= Beginning of Section =

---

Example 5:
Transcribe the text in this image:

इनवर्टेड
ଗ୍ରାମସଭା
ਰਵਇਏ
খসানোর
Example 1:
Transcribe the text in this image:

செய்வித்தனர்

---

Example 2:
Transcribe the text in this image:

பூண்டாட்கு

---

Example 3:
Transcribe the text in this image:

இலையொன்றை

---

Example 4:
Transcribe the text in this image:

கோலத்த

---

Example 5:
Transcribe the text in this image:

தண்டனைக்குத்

= End of Section =

> _ASSIGNED TASK_: From the listing above, collect each line in which the string "Example" appears.

> _WRITTEN RESPONSE_:
Example 5:
Example 1:
Example 2:
Example 3:
Example 4:
Example 5:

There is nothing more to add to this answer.